In an essay on Slate titled “Lay Off Sandra Day O’Connor,” Bert Brandenburg, executive director of an organization called Justice at Stake, ridiculously claims that criticism of the dubious ethical propriety of Justice O’Connor’s unprecedented politicking amounts to a “political mugging” and a “drive-by political hit.” A few observations:
1. I have explained in detail why I believe that O’Connor’s crass politicking in support of Nevada’s Question 1 on judicial selection is not consistent with the Code of Conduct for United States Judges. I directly confronted and refuted the breezy contrary conclusion offered by law professor Stephen Gillers. Although Brandenburg quotes one of my posts and links to another, he somehow doesn’t see fit to quote or link to my refutation of Gillers (much less take issue with it), even as he hides behind Gillers.
2. Under Brandenburg’s and Gillers’s view, there is no ethical limit on the politicking that sitting federal judges can engage in to support or oppose a voter initiative or a piece of legislation so long as the initiative or legislation concerns the law, the legal system, or the administration of justice. Robo-calls to voters? Fine. Appearances in campaign ads? Fine. Handing out leaflets at polling places while wearing a judicial robe? Fine.
Again, as I’ve explained in the link above, that’s an implausible reading of the interplay between two judicial canons. Further, the Committee on Codes of Conduct, with its warning that a judge “should be sensitive to the nature and tone of the activity,” has clearly rejected the Brandenburg/Gillers position that anything goes so long as the activity concerns the law, the legal system, or the administration of justice.
3. Does Brandenburg really think that it’s mere happenstance, or the excessive delicacies of all federal judges in the past, that explains why O’Connor’s level of politicking is (so far as I’m aware) unprecedented?
In this regard, I’ll note that a longtime federal judge—one who, incidentally, is a Democratic appointee and who agrees with O’Connor’s position on judicial selection—has passed along to me his or her view that O’Connor’s politicking on that cause is “totally inappropriate.”
4. Brandenburg thinks that a sufficient remedy for political activity is recusal: “judges who speak up have to walk a fine line and be ready to consider recusing themselves when a case overlaps with a cause.” But Canon 5 provides that a judge “should refrain from political activity”—not merely that a judge should recuse from any case that presents a conflict with the judge’s political activity.
5. Brandenburg claims that the “immediate goal” of criticizing O’Connor “is to shut her up.” But the issue isn’t whether O’Connor can do robo-calls, or engage in other politicking, in support of Nevada’s Question 1. It’s whether she can do those robo-calls and other activity while continuing to sit on the federal bench. If O’Connor were to fully retire from the federal judiciary and return to the status of a private citizen, then she would have all the rights of a private citizen to engage in political activity.
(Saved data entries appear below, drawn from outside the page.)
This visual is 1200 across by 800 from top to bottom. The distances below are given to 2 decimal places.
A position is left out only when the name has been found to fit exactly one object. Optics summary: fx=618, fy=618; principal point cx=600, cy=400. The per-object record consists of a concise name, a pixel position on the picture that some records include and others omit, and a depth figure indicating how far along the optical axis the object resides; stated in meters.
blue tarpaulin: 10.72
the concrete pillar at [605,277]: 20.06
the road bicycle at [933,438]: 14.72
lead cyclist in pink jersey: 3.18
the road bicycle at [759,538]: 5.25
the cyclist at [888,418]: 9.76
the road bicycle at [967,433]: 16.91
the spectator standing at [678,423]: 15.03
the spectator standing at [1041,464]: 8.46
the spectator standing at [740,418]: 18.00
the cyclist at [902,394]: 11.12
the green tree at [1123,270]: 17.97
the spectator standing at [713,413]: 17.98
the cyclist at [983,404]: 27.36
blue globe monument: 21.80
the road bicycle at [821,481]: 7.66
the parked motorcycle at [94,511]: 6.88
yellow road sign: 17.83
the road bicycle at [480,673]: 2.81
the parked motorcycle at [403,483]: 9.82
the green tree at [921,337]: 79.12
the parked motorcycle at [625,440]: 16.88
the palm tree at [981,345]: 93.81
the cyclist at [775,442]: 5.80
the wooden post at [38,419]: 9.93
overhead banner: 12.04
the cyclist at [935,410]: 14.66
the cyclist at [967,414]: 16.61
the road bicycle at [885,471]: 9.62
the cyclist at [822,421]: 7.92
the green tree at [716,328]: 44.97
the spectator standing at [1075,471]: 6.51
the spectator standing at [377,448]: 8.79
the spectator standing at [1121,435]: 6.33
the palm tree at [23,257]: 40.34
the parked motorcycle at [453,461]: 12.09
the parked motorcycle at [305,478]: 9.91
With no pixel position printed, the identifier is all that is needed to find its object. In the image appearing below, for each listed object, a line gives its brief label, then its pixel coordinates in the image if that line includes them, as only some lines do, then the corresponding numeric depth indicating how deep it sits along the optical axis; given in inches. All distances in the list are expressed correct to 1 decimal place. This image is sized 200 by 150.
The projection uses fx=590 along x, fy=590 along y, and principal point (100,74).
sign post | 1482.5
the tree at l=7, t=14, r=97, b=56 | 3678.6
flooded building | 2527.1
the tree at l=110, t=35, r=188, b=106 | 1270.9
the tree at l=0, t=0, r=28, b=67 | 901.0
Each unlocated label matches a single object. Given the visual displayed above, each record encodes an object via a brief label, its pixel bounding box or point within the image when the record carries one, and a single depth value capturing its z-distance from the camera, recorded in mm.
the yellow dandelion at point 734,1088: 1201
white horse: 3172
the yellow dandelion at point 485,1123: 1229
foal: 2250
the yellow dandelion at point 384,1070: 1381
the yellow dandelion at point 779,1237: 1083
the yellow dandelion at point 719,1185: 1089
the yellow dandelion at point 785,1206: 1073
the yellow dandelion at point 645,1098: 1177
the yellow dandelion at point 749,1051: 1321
6. In a purported “disclosure” in his essay, Brandenburg, whose group is funded by George Soros’s Open Society Institute, claims that his group “works on issues of judicial fairness but does not support one method of selecting judges over another” (emphasis added). But in fact his group has made a substantial in-kind contribution to Nevadans for Qualified Judges, the organization leading the Yes on 1 campaign—the second largest contribution that organization reported in its most recent filing. And, yes, Nevadans for Qualified Judges is the organization that features Justice O’Connor as its honorary chairwoman, that highlights her in its videos, and that arranged her robo-calls.
So what Brandenburg isn’t disclosing is that his group is helping to support the very activity by O’Connor that he’s pretending to defend as a neutral observer.